Katharine Burr Blodgett fue una pionera química que hizo descubrimientos innovadores en la ciencia de los materiales, pero sus contribuciones fueron en gran medida eclipsadas por su colega, Irving Langmuir. Esta es la historia de una brillante científica que trabajó durante décadas a la sombra de un premio Nobel; su trabajo fue fundamental pero a menudo no fue acreditado.
Un prodigio forjado en la ambición
Nacida en 1898 de una madre soltera que priorizaba la educación por encima de todo, Katharine Blodgett se crió con un grado inusual de libertad intelectual. Su madre, una viuda llamada Katharine Buchanan Burr Blodgett, se aseguró de que sus hijos (Katharine y su hermano, George) recibieran una educación rigurosa, incluida la fluidez en varios idiomas. Esta educación no fue meramente académica; fue estratégico. La madre reconoció que la ciencia exigía una perspectiva internacional, asegurando que su hija estuviera preparada para un mundo donde el alemán era la lengua franca de la investigación. A los cuatro años, Katharine ya escribía, haciendo gala de una precocidad que dejaba entrever la mente científica en la que se convertiría.

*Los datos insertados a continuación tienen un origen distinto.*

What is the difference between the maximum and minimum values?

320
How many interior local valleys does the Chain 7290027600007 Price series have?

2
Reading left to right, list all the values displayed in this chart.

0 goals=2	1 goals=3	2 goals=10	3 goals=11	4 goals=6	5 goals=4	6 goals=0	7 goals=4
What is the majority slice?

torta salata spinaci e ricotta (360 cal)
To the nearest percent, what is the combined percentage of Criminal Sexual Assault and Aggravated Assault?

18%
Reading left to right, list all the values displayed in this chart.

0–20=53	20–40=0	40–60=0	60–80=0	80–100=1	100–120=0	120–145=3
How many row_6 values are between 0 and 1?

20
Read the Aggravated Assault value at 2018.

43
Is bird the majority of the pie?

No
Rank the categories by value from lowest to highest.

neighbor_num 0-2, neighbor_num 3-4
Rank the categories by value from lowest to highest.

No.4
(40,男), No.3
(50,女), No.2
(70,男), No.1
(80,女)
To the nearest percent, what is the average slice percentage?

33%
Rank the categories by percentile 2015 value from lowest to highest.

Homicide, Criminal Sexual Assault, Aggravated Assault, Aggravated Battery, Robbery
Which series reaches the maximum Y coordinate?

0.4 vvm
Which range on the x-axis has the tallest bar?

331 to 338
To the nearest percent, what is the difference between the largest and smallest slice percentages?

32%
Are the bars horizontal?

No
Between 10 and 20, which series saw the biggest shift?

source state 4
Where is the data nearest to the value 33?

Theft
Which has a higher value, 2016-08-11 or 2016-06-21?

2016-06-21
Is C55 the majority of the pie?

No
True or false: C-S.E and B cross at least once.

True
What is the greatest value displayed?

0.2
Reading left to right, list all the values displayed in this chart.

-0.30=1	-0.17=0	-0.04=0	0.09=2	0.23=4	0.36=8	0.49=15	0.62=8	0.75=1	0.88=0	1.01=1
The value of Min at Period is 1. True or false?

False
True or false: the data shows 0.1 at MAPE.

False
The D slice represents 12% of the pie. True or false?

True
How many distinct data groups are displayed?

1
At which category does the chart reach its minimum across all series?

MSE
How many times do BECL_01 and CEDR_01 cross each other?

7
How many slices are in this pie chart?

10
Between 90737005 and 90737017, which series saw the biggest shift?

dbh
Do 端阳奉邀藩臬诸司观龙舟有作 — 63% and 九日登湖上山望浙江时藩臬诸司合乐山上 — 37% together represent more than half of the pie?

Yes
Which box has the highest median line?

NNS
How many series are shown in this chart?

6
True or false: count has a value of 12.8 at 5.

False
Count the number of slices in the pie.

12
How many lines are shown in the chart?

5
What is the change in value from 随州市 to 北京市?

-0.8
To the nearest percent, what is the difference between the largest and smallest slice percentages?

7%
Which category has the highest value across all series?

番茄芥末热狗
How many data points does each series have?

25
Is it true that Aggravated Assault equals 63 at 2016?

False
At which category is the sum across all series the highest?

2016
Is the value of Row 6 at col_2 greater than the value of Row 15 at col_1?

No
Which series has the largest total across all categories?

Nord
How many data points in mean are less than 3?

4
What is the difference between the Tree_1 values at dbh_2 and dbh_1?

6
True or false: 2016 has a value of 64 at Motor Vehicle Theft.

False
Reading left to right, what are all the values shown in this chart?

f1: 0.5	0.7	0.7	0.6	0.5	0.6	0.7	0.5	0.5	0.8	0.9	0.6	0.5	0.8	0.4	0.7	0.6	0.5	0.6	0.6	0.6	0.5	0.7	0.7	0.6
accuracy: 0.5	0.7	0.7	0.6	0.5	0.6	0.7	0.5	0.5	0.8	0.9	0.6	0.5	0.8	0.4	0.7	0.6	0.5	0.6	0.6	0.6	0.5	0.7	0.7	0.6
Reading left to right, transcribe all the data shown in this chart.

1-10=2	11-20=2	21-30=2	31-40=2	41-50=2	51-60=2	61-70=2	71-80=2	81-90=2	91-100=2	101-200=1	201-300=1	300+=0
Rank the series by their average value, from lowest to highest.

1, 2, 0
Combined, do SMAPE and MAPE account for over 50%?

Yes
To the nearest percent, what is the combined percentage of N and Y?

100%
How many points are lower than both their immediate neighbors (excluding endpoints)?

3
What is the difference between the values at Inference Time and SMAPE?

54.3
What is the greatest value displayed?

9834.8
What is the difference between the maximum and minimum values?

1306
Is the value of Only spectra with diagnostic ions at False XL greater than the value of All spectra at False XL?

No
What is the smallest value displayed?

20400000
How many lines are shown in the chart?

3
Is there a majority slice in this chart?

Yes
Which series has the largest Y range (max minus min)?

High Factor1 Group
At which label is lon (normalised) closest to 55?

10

De las máscaras antigás a la nanotecnología
Los inicios de su carrera la llevaron a Bryn Mawr y Cambridge, donde se convirtió en una de las primeras mujeres en obtener un doctorado en física. Durante la Primera Guerra Mundial, aplicó sus habilidades científicas para mejorar las máscaras antigás, una necesidad desalentadora que presagió su trabajo posterior con recubrimientos protectores. Pero fue en General Electric (GE) donde realmente floreció, uniéndose al laboratorio de investigación industrial con sólo 20 años.
Allí, se basó en la investigación anterior de Langmuir y desarrolló un método para crear películas ultrafinas: capas de moléculas de sólo una diezmillonésima parte de pulgada de espesor. Estas “películas de Langmuir-Blodgett” (a pesar de ser principalmente una invención de Blodgett) revolucionaron la ciencia de los materiales, sentando las bases para la nanotecnología y los recubrimientos modernos utilizados en todo, desde anteojos hasta electrónica.
Borrado por la historia
A pesar de sus avances, Blodgett permaneció en gran medida sin reconocimiento. Langmuir recibió el Premio Nobel en 1932 por descubrimientos relacionados, pero la película que lleva el nombre de ambos se le atribuye en gran medida. Los historiadores y contemporáneos notan el marcado contraste: Langmuir, el científico famoso, mientras que Blodgett era un investigador tranquilo y dedicado que trabajaba a su sombra. Este desequilibrio no fue accidental; La evidencia de archivo sugiere que muchos de los cuadernos de laboratorio originales de Blodgett se perdieron o fueron destruidos, oscureciendo el alcance total de sus contribuciones.
Los cuadernos perdidos y la búsqueda del reconocimiento
Hoy en día, investigadores como Peggy Schott están reconstruyendo la historia de Blodgett a partir de fragmentos de colecciones de bibliotecas y correspondencia personal. Schott llegó incluso a encarnar a Blodgett en una conferencia científica, recuperando la voz que la historia había silenciado. Los cuadernos de laboratorio que faltan siguen siendo una laguna fundamental para comprender el proceso creativo de Blodgett, pero lo que está claro es que su trabajo fue fundamental.
La ironía no pasa desapercibida para quienes estudian su vida. Los recubrimientos de Blodgett están en todas partes : en vidrio no reflectante, películas protectoras y muchas otras aplicaciones. Su legado es invisible pero ubicuo, un testimonio de la brillantez que casi fue olvidada.
La historia de Katharine Burr Blodgett sirve como un crudo recordatorio de que el progreso científico a menudo depende del trabajo no reconocido de quienes trabajan detrás de escena. Su dedicación, ingenio y la eliminación deliberada de sus contribuciones exigen reconocimiento.